Lá como cá: no Peru, governo e Congresso em conflito sobre reformas
Presidente Martín Vizcarra, vice que assumiu após denúncias de corrupção contra Pedro Pablo Kuczynski, tenta passar reforma política e anticorrupção
Da Redação
Publicado em 4 de junho de 2019 às 06h04.
Última atualização em 4 de junho de 2019 às 06h47.
Após ter todos os últimos quatro presidentes investigados por relações com a empreiteira brasileira Odebrecht , o Peru enfrenta nesta terça-feira, 4, outro capítulo de sua crise política.

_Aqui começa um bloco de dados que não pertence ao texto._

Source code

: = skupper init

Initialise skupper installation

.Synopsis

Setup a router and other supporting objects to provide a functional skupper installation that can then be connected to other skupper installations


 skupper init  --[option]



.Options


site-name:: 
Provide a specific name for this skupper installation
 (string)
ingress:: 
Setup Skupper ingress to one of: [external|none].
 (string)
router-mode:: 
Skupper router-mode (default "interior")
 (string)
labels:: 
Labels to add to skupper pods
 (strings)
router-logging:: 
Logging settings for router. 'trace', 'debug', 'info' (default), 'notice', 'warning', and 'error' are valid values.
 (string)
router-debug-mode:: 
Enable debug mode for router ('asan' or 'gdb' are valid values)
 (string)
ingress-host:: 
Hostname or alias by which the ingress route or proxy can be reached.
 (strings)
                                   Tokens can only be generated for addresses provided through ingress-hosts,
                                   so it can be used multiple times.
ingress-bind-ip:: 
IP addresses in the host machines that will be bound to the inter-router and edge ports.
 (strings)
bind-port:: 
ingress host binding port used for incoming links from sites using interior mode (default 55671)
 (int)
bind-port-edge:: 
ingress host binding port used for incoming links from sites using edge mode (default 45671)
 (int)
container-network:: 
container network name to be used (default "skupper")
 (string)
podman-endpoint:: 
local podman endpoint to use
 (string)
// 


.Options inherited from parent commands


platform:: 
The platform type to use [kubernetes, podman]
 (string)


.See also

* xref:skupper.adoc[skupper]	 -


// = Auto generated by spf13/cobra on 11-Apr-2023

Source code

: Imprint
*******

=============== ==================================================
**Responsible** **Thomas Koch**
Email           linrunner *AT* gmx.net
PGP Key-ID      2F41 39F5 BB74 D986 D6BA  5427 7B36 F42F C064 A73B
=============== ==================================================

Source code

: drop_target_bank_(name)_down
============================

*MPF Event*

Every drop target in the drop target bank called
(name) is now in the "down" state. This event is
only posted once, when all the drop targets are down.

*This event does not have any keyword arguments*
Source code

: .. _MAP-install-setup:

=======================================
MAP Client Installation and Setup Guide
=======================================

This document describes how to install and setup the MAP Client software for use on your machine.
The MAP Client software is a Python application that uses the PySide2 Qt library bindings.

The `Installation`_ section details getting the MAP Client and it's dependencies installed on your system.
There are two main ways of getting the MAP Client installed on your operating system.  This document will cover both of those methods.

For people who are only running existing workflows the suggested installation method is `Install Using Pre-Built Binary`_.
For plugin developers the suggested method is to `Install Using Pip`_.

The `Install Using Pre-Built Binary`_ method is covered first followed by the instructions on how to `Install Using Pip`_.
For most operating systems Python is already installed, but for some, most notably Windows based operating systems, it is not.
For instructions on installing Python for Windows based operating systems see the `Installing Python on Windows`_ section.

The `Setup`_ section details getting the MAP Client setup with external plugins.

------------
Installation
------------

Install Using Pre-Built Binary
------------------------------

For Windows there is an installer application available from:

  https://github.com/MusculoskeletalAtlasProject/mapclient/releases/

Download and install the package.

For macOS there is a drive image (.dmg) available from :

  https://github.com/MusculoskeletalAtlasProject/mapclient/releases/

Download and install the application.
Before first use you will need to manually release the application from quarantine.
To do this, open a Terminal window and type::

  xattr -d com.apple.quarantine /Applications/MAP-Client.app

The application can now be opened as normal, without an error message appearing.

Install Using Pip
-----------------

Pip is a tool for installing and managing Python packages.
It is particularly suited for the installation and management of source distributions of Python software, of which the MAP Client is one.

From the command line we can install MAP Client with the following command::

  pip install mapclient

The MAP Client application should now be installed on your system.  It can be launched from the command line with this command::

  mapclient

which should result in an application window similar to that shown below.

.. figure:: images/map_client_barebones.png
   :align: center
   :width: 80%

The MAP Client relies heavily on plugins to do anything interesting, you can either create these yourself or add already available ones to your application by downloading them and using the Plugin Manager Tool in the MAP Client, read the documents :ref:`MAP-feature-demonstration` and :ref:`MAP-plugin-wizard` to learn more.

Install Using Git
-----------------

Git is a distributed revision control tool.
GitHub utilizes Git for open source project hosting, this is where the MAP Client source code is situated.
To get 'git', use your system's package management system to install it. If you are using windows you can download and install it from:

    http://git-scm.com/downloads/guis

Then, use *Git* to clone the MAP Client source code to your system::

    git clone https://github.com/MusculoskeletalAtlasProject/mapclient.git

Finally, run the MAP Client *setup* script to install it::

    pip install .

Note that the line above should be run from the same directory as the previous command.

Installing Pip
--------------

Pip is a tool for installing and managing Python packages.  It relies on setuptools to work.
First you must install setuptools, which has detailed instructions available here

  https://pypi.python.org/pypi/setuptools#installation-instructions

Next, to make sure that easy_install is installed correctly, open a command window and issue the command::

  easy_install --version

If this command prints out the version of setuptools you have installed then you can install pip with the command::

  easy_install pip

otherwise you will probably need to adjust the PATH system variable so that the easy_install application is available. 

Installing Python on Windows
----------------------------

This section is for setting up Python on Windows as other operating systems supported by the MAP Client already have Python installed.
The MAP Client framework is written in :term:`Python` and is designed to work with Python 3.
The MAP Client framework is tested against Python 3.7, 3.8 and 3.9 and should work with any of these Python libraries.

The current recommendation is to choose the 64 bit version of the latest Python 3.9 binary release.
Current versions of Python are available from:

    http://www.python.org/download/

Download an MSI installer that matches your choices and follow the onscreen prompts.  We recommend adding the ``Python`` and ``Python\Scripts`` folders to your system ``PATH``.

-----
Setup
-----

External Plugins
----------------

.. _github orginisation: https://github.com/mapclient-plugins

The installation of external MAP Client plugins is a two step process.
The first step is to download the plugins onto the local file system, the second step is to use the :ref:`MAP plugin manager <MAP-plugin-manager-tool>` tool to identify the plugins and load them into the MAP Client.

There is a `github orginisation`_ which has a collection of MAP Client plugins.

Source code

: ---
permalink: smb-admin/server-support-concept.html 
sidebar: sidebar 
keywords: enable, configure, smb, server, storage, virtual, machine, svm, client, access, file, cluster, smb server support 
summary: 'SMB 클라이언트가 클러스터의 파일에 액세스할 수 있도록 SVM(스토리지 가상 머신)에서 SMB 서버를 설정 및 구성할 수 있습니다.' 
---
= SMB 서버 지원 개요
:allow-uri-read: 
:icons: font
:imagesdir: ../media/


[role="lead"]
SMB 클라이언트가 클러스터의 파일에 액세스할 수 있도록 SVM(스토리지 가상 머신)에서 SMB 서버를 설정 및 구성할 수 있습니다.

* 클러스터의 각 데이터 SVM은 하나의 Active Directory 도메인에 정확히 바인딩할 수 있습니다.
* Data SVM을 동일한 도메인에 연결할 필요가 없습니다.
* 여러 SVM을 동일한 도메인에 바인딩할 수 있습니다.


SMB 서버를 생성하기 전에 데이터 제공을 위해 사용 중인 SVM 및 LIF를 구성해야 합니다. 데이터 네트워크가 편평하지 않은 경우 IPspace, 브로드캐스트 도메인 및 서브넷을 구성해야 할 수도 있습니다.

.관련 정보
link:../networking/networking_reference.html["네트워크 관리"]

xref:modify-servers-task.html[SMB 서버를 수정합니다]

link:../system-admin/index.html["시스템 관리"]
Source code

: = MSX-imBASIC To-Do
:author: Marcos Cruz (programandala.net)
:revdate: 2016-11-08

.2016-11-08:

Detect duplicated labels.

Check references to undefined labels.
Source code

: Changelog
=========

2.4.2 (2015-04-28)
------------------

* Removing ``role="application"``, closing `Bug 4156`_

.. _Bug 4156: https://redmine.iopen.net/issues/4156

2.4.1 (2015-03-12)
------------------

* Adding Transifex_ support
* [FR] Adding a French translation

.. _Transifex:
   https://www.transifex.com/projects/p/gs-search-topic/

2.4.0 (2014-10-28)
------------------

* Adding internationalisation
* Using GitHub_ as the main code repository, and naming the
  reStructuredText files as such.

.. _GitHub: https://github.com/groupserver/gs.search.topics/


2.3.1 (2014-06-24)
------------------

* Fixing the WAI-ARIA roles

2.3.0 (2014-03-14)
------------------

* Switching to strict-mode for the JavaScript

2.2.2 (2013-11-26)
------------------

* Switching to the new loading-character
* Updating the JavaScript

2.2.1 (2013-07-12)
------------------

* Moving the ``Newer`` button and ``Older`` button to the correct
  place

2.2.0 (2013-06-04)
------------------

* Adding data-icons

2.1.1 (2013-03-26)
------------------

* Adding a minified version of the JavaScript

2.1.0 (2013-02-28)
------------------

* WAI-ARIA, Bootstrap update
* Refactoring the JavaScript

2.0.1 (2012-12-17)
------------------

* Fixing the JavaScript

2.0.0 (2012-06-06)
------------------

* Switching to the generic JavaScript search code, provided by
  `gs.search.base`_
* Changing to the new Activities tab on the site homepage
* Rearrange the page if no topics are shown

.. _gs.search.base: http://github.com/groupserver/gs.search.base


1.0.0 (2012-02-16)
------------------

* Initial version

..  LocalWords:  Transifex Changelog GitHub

O Congresso peruano, controlado pela oposição ao presidente Martín Vizcarra, vai discutir uma moção de confiança sobre reformas anticorrupção do governo. Segundo a Constituição peruana, o presidente tem o direito de dissolver o Congresso caso a moção seja rejeitada.
Uma moção de confiança tem como propósito verificar se o Parlamento confia no governo e se o governo detém maioria. O dispositivo é mais comum em países parlamentaristas do que presidencialistas como o Peru .
A convocação da moção é prova de que Vizcarra, sem conseguir avançar no Congresso, decidiu partir para o embate. O governo enviou, em abril, 12 projetos de lei para uma reforma política que vise combater a corrupção, incluindo medidas como revisão de foro privilegiado e financiamento dos partidos. Contudo, a oposição, comandada pelo partido de Keiko Fujimori (filha do ex-ditador Alberto Fujimori), tenta barrar as reformas por deter a maioria no Congresso.
Vizcarra está no cargo desde 2018, por ter sido vice na chapa do ex-presidente Pedro Pablo Kuczynski (o PPK). PPK, ex-funcionário do Banco Mundial, foi eleito em 2016 com um discurso pró-mercado, mas renunciou após ter sido gravado em vídeo recebendo propina.
Só a Odebrecht afirmou ter pago 29 milhões de dólares em propina no Peru entre 2005 e 2014 para obtenção de contratos, e todos os presidentes do período estão envolvidos, de esquerda ou de direita. Um deles, Alan García, se matou em abril ao saber que voltaria para a prisão.
Assim como no Brasil, os escândalos fizeram a população apoiar medidas anticorrupção. “As pessoas nas ruas apoiam o governo, sobretudo porque detestam o Congresso. Mas a porcentagem da população familiarizada com as reformas é minoritária”, diz Samuel Rotta, vice-diretor executivo da organização peruana Proética, braço da Transparência Internacional no Peru.
Uma pesquisa do jornal peruano El Comercio e do instituto Ipsos feita em maio mostrou que 67% dos peruanos não sabem sequer que o presidente enviou reformas ao Congresso. A mesma pesquisa mostra que a aprovação de Vizcarra é de 47% (menor que os 63% de janeiro).
Rotta explica que há controvérsias sobre a moção de confiança, mas afirma que, pessoalmente, acredita que o dispositivo é legal por estar na Constituição. Caso a moção seja negada, o presidente Vizcarra convocará novas eleições para completar seu mandato, que termina em julho de 2021. A julgar pelo sentimento anticorrupção da população peruana, ele pode ter apoio para tal.